DIRECTIONS
For this exercise, retype the lines from the one that holds "biaya transportasi, dan" through the one that holds "Перейти на страницу новости" in the records below, both included, exactly and without pictures.

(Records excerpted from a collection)
-- Opening Marker --

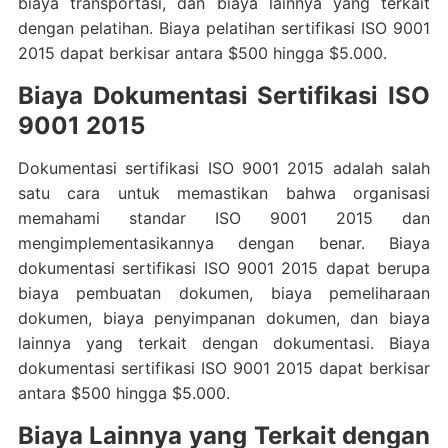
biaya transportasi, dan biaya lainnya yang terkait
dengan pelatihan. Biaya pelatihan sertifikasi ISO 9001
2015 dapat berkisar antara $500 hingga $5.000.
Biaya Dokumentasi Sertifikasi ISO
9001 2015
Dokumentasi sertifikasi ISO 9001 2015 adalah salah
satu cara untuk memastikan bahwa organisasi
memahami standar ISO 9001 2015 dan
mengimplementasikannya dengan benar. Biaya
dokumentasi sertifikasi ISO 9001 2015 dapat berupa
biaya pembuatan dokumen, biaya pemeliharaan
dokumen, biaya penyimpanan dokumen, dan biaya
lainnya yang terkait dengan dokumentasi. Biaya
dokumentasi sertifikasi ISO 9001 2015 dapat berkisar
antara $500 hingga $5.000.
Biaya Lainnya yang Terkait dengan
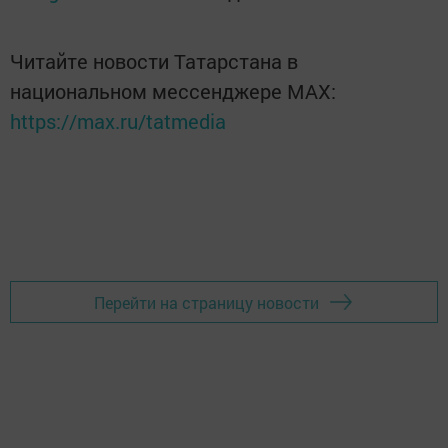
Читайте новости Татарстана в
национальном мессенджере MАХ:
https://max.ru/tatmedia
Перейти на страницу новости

-- Closing Marker --
-- Opening Marker --

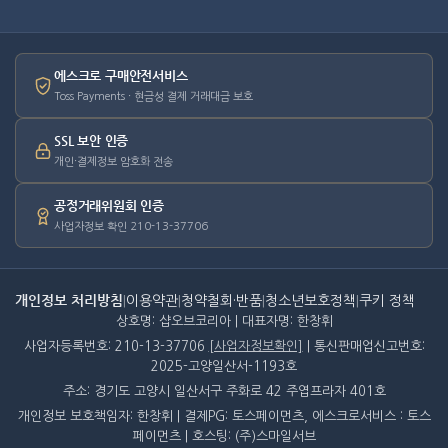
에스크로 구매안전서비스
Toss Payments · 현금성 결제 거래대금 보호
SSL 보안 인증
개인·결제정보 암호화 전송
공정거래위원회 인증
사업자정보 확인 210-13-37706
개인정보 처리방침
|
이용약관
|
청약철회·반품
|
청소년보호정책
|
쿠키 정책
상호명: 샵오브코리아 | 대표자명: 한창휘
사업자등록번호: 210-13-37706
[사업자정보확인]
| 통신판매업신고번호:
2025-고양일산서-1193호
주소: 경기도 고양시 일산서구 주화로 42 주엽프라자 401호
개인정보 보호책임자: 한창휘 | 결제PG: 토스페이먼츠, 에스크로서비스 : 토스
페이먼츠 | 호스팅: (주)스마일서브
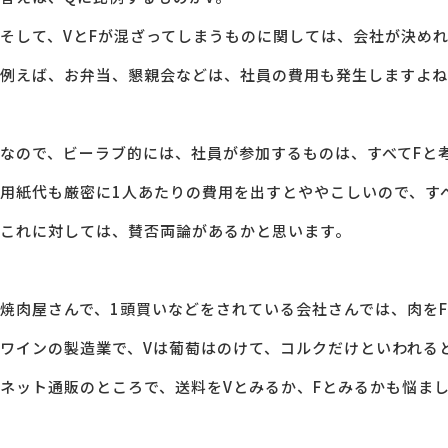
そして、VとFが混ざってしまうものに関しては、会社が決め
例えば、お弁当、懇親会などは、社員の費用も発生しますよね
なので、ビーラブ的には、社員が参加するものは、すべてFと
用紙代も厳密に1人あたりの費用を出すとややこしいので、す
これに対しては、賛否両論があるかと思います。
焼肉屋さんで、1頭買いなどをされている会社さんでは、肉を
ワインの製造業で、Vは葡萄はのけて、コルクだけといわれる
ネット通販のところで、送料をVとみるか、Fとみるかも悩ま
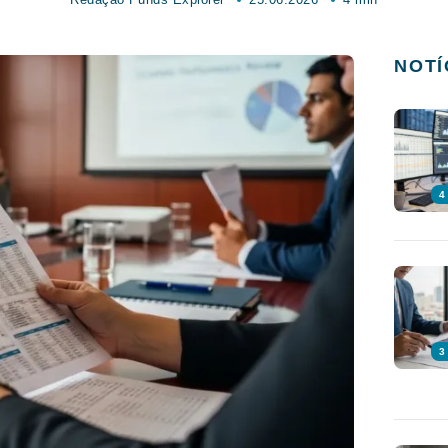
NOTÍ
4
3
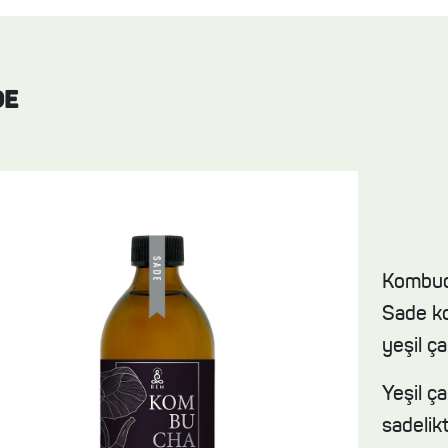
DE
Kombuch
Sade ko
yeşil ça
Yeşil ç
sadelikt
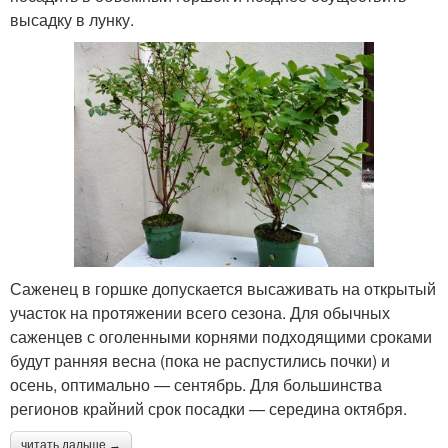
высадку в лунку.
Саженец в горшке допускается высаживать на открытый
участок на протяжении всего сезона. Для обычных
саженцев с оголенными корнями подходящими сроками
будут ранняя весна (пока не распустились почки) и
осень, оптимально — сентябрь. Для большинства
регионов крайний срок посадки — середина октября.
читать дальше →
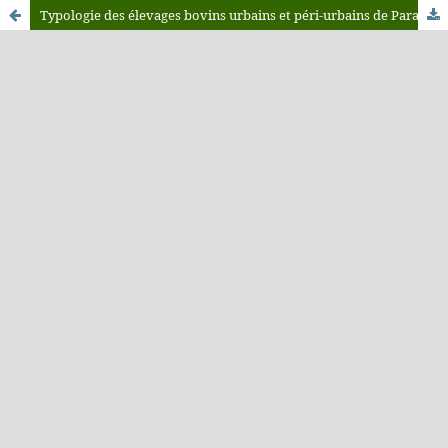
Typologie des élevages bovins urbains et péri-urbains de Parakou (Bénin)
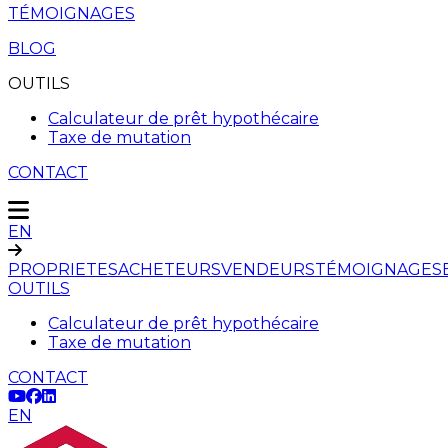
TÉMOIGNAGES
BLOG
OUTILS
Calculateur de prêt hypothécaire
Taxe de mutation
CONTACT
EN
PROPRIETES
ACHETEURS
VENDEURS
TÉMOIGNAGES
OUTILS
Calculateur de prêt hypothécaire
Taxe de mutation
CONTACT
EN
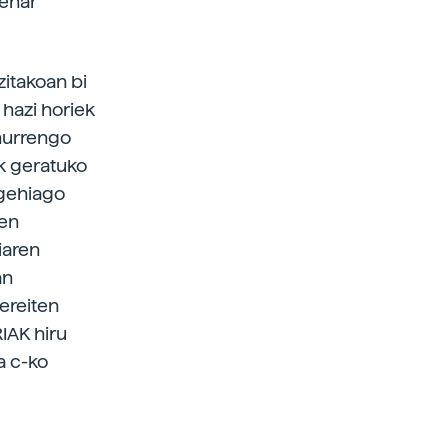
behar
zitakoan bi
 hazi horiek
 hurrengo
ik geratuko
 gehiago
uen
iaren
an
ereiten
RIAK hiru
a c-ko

-- Closing Marker --
-- Opening Marker --

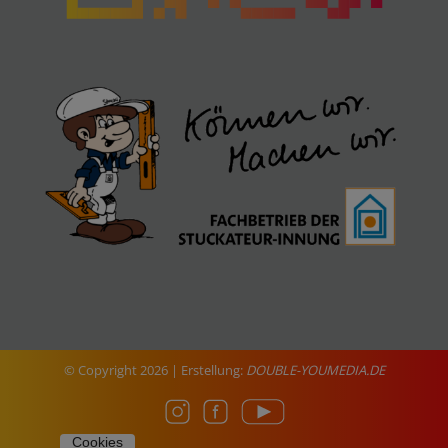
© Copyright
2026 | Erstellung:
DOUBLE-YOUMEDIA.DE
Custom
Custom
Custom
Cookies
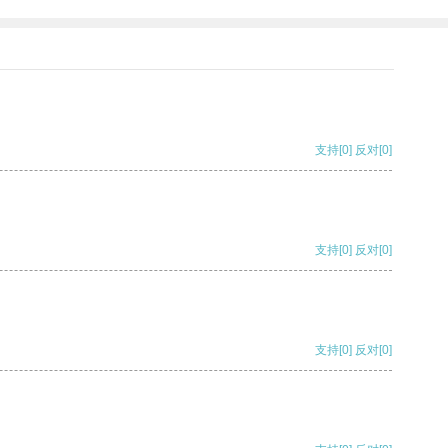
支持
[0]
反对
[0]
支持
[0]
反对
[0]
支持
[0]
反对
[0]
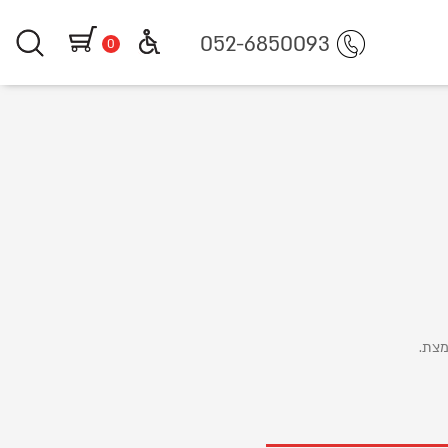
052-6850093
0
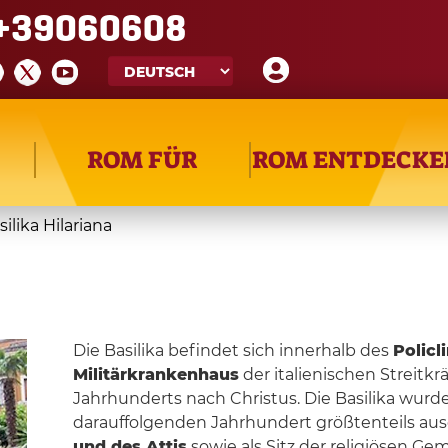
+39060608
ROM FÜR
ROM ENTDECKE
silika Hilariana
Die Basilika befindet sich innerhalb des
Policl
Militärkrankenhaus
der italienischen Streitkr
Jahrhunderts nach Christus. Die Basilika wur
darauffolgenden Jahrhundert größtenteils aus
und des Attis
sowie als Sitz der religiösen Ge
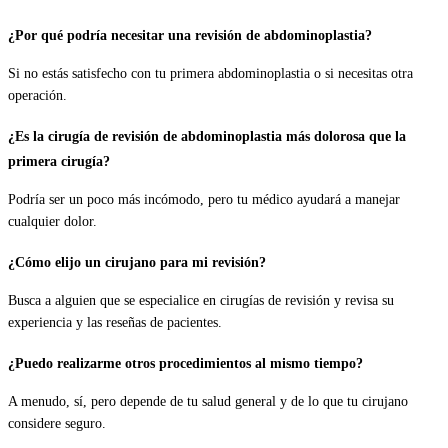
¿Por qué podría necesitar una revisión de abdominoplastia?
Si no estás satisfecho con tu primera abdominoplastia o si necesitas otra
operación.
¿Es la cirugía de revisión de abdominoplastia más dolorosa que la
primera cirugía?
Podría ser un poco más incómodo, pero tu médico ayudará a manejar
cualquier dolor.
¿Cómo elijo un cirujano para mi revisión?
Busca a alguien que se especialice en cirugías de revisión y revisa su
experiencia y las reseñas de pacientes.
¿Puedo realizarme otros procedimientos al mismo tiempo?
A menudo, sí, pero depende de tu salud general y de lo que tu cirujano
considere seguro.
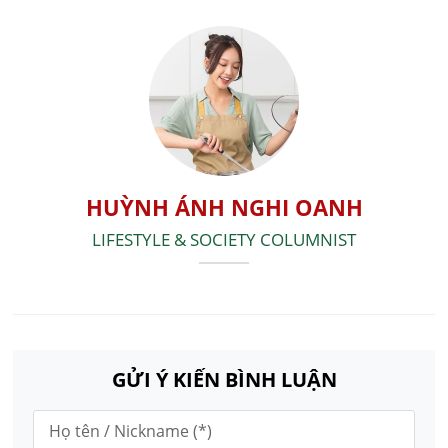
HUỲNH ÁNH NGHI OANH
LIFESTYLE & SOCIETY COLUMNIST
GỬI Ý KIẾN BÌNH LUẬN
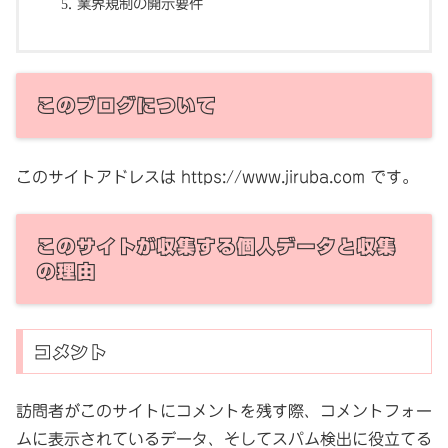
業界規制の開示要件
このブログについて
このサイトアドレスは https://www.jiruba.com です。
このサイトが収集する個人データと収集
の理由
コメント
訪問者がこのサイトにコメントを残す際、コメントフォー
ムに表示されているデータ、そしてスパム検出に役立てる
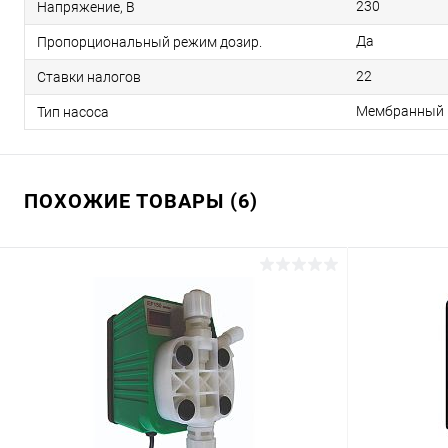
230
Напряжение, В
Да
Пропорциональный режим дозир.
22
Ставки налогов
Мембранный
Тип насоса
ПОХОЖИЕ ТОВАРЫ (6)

-- Closing Marker --

OUTPUT OF THE TASK
biaya transportasi, dan biaya lainnya yang terkait
dengan pelatihan. Biaya pelatihan sertifikasi ISO 9001
2015 dapat berkisar antara $500 hingga $5.000.
Biaya Dokumentasi Sertifikasi ISO
9001 2015
Dokumentasi sertifikasi ISO 9001 2015 adalah salah
satu cara untuk memastikan bahwa organisasi
memahami standar ISO 9001 2015 dan
mengimplementasikannya dengan benar. Biaya
dokumentasi sertifikasi ISO 9001 2015 dapat berupa
biaya pembuatan dokumen, biaya pemeliharaan
dokumen, biaya penyimpanan dokumen, dan biaya
lainnya yang terkait dengan dokumentasi. Biaya
dokumentasi sertifikasi ISO 9001 2015 dapat berkisar
antara $500 hingga $5.000.
Biaya Lainnya yang Terkait dengan
Читайте новости Татарстана в
национальном мессенджере MАХ:
https://max.ru/tatmedia
Перейти на страницу новости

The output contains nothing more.